Amazon : je préfère qu’on reste copains

A l’origine des temps, la nature a inscrit sur le chromosome Y le gêne de la conservation de l’espèce. Conséquence, le mâle drague. A l’adolescence, le petit de l’homme découvre les formes harmonieuses de la Chantal ou de la Murielle. Troublé, il attaque les genoux tremblants. Et il se prend ses premiers râteaux. Souvent, son blues de trois semaines débute par la sempiternelle tirade : « je préfère qu’on reste copains ». Ce coup-ci, c’est moi qui fait la Geneviève : Amazon, je préfère qu’on reste copains.

Ça a commencé début 2016. J’ai voulu louer de l’espace sur AWS, le cloud à Jeff. Pour tester, pas question de payer. Je choisis donc leur formule gratuite. Deux mois plus tard et sans crier gare, ma carte de crédit est débitée de 150USD. Et ainsi de suite pendant plusieurs mois, sans justification. Afin de faire cesser cette vive douleur au siège, je me suis désincrit fissa.

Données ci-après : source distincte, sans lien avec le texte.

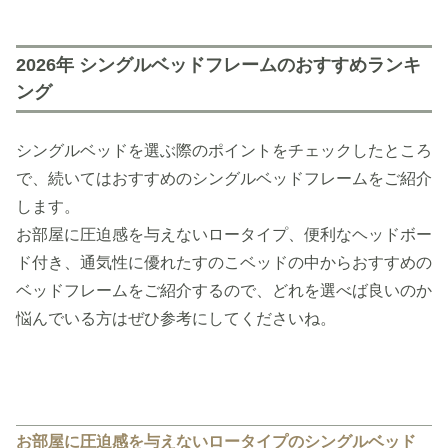
2026年 シングルベッドフレームのおすすめランキ
ング
シングルベッドを選ぶ際のポイントをチェックしたところ
で、続いてはおすすめのシングルベッドフレームをご紹介
します。
お部屋に圧迫感を与えないロータイプ、便利なヘッドボー
ド付き、通気性に優れたすのこベッドの中からおすすめの
ベッドフレームをご紹介するので、どれを選べば良いのか
悩んでいる方はぜひ参考にしてくださいね。
お部屋に圧迫感を与えないロータイプのシングルベッド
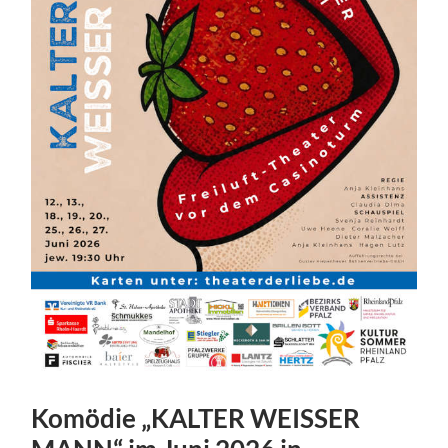
Komödie „KALTER WEISSER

Ce Noël, je repère des cadeaux à prix intéressant, un lot sur amazon.fr, l’autre sur amazon.de. En fait, ces articles étaient référencés mais pas vendus directement par Jeff. Conséquence : la date indicative de livraison passée de quinze jours, je contacte le vendeur et, par deux fois, ma commande est annulée sans autre forme de procès. Bien entendu, par deux fois, je suis obligé de trouver des cadeaux alternatifs, voire de m’excuser platement. Le droit du Prince.

Qu’il tire des fusées, livre par drone ou ne condamne pas les exentricités du Donald, peut me chaut. Par contre, pour tout article sous les cinquante euros, sa modeste boutique manque de sérieux . En bon parvenu, Jeff ne veut plus traiter que le haut de gamme, là où le magasin génère des tonnes de marge (on parie qu’ils seront dans les premiers à vendre le Galaxy S8?).

J’étais devenu suspicieux lors du lancement de Prime. Jeff Prime (ou son cousin français Jeff Premium) symbolise à merveille le Grand Rien Doré dont notre société est si avide. Un « meilleur » service, des garanties de nitignous, l’assurance de raziboule et rouletabille pour seulement 49€ par an. On n’en conclura pas que, depuis Premium, les produits à moindre marge servent d’appât pour nous contraindre au surclassement. Mais presque.

Quant aux alternatives, on en recense des dizaines en ligne, quel que soit l’article pour lequel vous succombez. A contrario, nous avons fait d’excellentes expériences sur ldlc.com ou vistaprint. Et si vous ne trouvez pas en ligne, le libraire du coin vous saura gré des vingt-cinq euros que vous lui lâcherez pour le dernier Rufin.

A ce propos et toujours pendant les fêtes, la Free Software Foundation m’avait demandé de vous alerter sur le fait suivant : la liseuse à Jeff (Kindle) permet de télécharger des bouquins, certes. Mais ceux-ci sont plombés par des DRM et Jeff peut vous les sucrer à distance, quelle qu’en soit la raison. Pour ceux qui souhaitent lire en toute quiétude, la FSF recommande le projet Guthenberg (project gutenberg), lequel permet d’accéder à une bibliothèque en ligne énorme et sans aucune contrainte. On y trouve aussi l’ouvrage de Vâtsyâyana.